UN ANTES Y UN DESPUÉS.

Vivo con gran horror y terror la pandemia que ataca a todo el mundo, un virus asesino que no tiene piedad de nadie. Estamos todos con iguales sensaciones, solamente los inconscientes se salvan de ellas…

Vivo angustiada, no por mí, sino por los que me rodean, de un país y de los muchos que forman la tierra… no hago más que pensar en aquellas personas que lo padecen y de tanta que no ha podido superarla, de sus familias que no pueden velarlas. Sufro por ellos como hace tiempo no sufría, no lo puedo remediar por muchas tareas que me imponga y por mucho que quiera distraerme, no lo consigo, aún en los momentos que, supuestamente, tendría que tener la mente en otro lado. Soy incapaz, no puedo contenerme no tengo las fuerzas de las que antes me ayudaban a salir de algún problema…
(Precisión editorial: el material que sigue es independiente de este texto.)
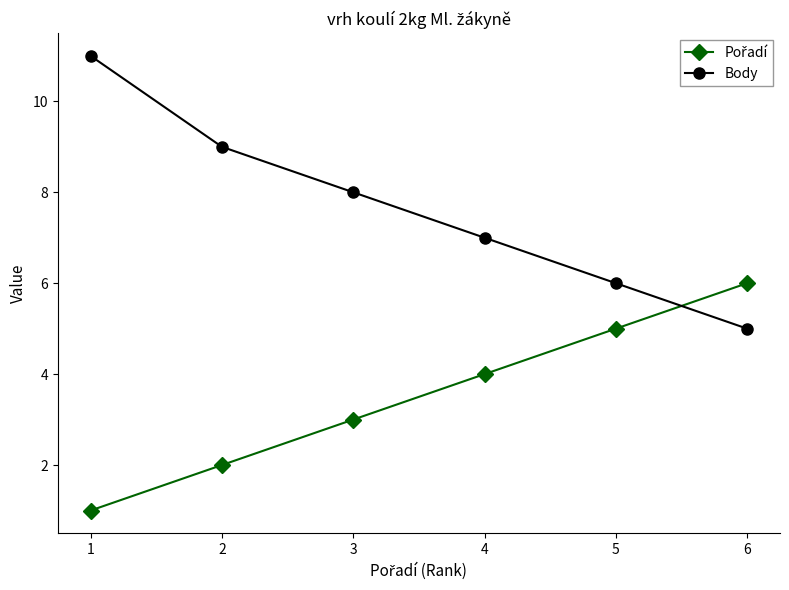

Count the Body values in the range 6 to 9.

4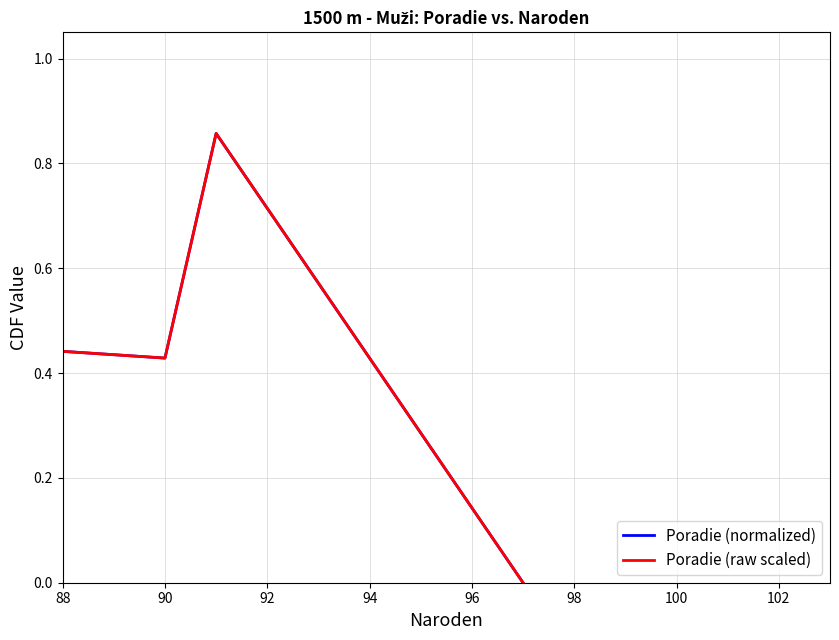

Which series has the largest total across all categories?

Poradie (normalized)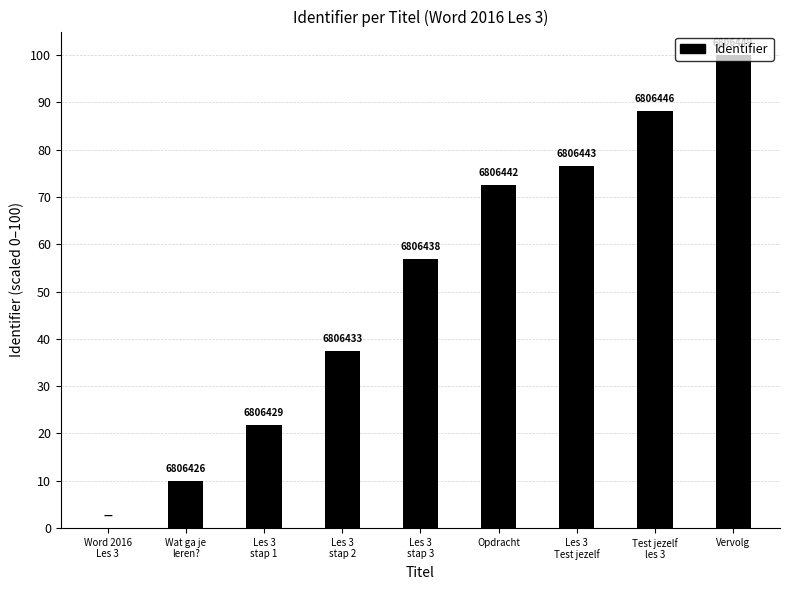

What is the maximum value shown in the chart?

100.0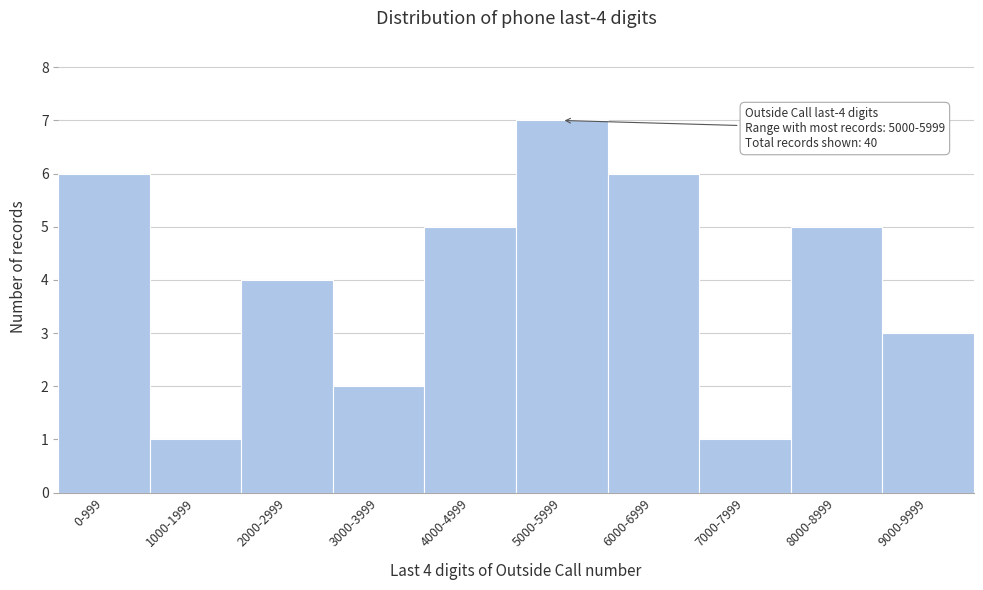

Reading right to left, extract all data points from this chart.

9000-9999=3	8000-8999=5	7000-7999=1	6000-6999=6	5000-5999=7	4000-4999=5	3000-3999=2	2000-2999=4	1000-1999=1	0-999=6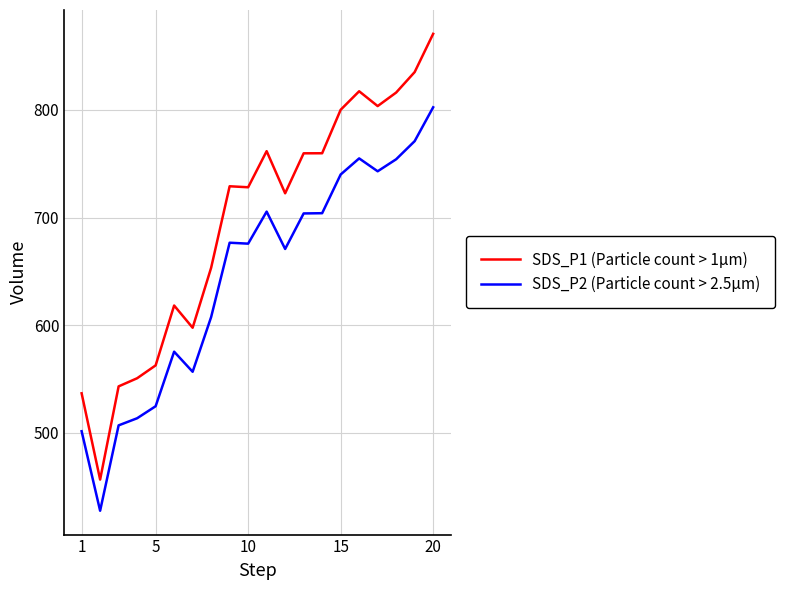

List the series in order of their overall mean, highest first.

SDS_P1 (Particle count > 1µm), SDS_P2 (Particle count > 2.5µm)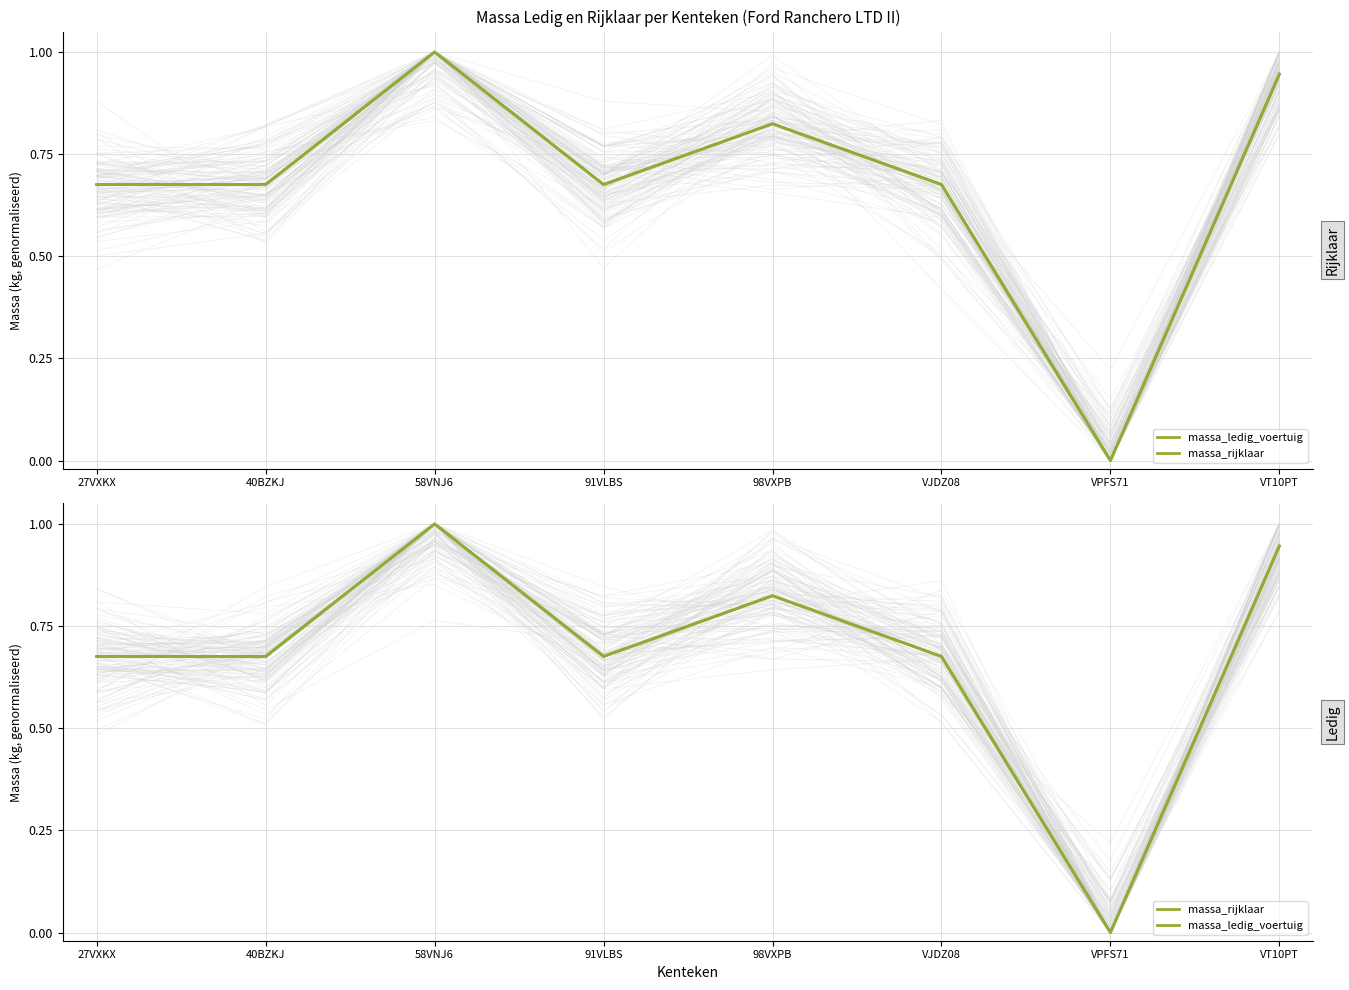

What is the value of the massa_rijklaar point at the 5th from the left?

0.8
Esto es tan serio que en ningún momento podríamos imaginarnos que nos ocurriera.

Todos hacemos planes para un futuro, el mucho o poco que nos quede, así lo hemos hecho desde que tenemos uso de razón e ilusiones desde niños y aunque no se cumplan tenemos esperanzas de que se consigan. La esperanza nunca se pierda por muy negativos que seamos en algún momento. Los sueños son libres y aunque estemos dormidos los vivimos como reales y, de los que despiertos hacemos, quizá sean los más deseados por la fuerza en que los deseamos.

Vivo pensando que, cuando esto acabe, porque tiene que acabar… no se puede apagar la vida de esta manera ni de otra, hay a quien hemos creado y cada uno que les queda mucho por vivir, por soñar, por cumplir o intentarlo sus ilusiones, todavía tienen que tener la oportunidad que nosotros tuvimos.

Vivo con la certeza de que esta calamidad nos sirva para ser mejores,  con amor, y dejar los odios en el pasado. No creo que podamos cambiar el mundo pero sí tratar de mejorar y arreglar lo que todavía queda pendiente. Se me antoja crear un sueño que se haga realidad, que seamos más humanos, comprensivos, ayudarnos mutuamente y en definitiva, pensar en los demás.

Vivo con una pequeña gran ilusión, quizá  un sueño no realizable, imposible de cumplir. Que todos fuéramos libres, dependientes de sí mismos para darnos al prójimo en los momentos que nos necesiten. Ser todos iguales, tener los mismos derechos al igual que obligaciones, que no existiesen los gobiernos, que fuésemos como una tribu aunque volvíesemos a los «taparrabos», ( eso sí, sin comernos unos a otros). Ser comprensibles, solidarios abrazar los ideales y posturas por igual, o aunque no se coincida con las ideas, tratar de dialogar sin llegar al enfrentamiento. Olvidar el pasado y comenzar desde cero, habrá que hacerlo para sufragar con nuestros errores el daño que hemos hecho, aunque a veces, por muy increíble que fuese, «sin querer».

Vivo con esa esperanza, aunque llevo días llorando porque me falta eso mismo que tanto deseo, porque dudo de que pueda pasar, porque tengo un miedo inmenso, porque me cuesta creer que esto nos esté pasando. Porque me dá una congoja extrema tanto sufrimiento y porque todavía no comprendo que hoy en día se tenga que escoger entre una u otra vida… que se esté estrenando una eutanasia forzada por unas circunstancias que nunca han debido de llegar. Cambiemos lo que nos tiene que hacer cambiar, que el DESPUES sea bueno para todos, y ese ANTES quede de recuerdo de todo lo bueno que anteriormente hemos disfrutado, que este horror pase como una pesadilla de la que despiertas aliviado pensando que ha sido sólo eso.